WHAT TO WORK ON ::
Copy every record below exactly.

══ EXERCISE MATERIALS ══

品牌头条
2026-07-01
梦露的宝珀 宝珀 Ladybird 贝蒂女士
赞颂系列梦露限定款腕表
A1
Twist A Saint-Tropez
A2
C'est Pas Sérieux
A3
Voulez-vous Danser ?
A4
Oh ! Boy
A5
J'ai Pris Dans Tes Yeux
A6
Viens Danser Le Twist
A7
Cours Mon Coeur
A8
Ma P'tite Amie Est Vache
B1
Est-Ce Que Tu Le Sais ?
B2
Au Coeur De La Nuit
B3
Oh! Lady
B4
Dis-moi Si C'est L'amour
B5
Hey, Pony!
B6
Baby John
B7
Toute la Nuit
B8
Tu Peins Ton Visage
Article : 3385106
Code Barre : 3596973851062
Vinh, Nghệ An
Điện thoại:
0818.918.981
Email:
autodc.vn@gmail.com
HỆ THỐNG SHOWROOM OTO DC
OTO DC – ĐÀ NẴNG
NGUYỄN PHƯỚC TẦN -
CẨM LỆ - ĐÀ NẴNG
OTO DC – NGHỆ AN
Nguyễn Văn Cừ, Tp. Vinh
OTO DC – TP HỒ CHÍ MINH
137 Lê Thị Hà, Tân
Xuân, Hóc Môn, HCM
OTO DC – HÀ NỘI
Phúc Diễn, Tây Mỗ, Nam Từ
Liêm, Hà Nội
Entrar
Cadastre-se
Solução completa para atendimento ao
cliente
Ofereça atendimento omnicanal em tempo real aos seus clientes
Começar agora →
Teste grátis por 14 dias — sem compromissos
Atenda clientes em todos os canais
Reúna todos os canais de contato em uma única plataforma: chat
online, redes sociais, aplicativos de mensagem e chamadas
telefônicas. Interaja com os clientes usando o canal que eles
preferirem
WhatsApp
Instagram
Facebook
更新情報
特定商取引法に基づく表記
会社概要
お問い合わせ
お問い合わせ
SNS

═══

COMPLETED EXERCISE ::
品牌头条
2026-07-01
梦露的宝珀 宝珀 Ladybird 贝蒂女士
赞颂系列梦露限定款腕表
A1
Twist A Saint-Tropez
A2
C'est Pas Sérieux
A3
Voulez-vous Danser ?
A4
Oh ! Boy
A5
J'ai Pris Dans Tes Yeux
A6
Viens Danser Le Twist
A7
Cours Mon Coeur
A8
Ma P'tite Amie Est Vache
B1
Est-Ce Que Tu Le Sais ?
B2
Au Coeur De La Nuit
B3
Oh! Lady
B4
Dis-moi Si C'est L'amour
B5
Hey, Pony!
B6
Baby John
B7
Toute la Nuit
B8
Tu Peins Ton Visage
Article : 3385106
Code Barre : 3596973851062
Vinh, Nghệ An
Điện thoại:
0818.918.981
Email:
autodc.vn@gmail.com
HỆ THỐNG SHOWROOM OTO DC
OTO DC – ĐÀ NẴNG
NGUYỄN PHƯỚC TẦN -
CẨM LỆ - ĐÀ NẴNG
OTO DC – NGHỆ AN
Nguyễn Văn Cừ, Tp. Vinh
OTO DC – TP HỒ CHÍ MINH
137 Lê Thị Hà, Tân
Xuân, Hóc Môn, HCM
OTO DC – HÀ NỘI
Phúc Diễn, Tây Mỗ, Nam Từ
Liêm, Hà Nội
Entrar
Cadastre-se
Solução completa para atendimento ao
cliente
Ofereça atendimento omnicanal em tempo real aos seus clientes
Começar agora →
Teste grátis por 14 dias — sem compromissos
Atenda clientes em todos os canais
Reúna todos os canais de contato em uma única plataforma: chat
online, redes sociais, aplicativos de mensagem e chamadas
telefônicas. Interaja com os clientes usando o canal que eles
preferirem
WhatsApp
Instagram
Facebook
更新情報
特定商取引法に基づく表記
会社概要
お問い合わせ
お問い合わせ
SNS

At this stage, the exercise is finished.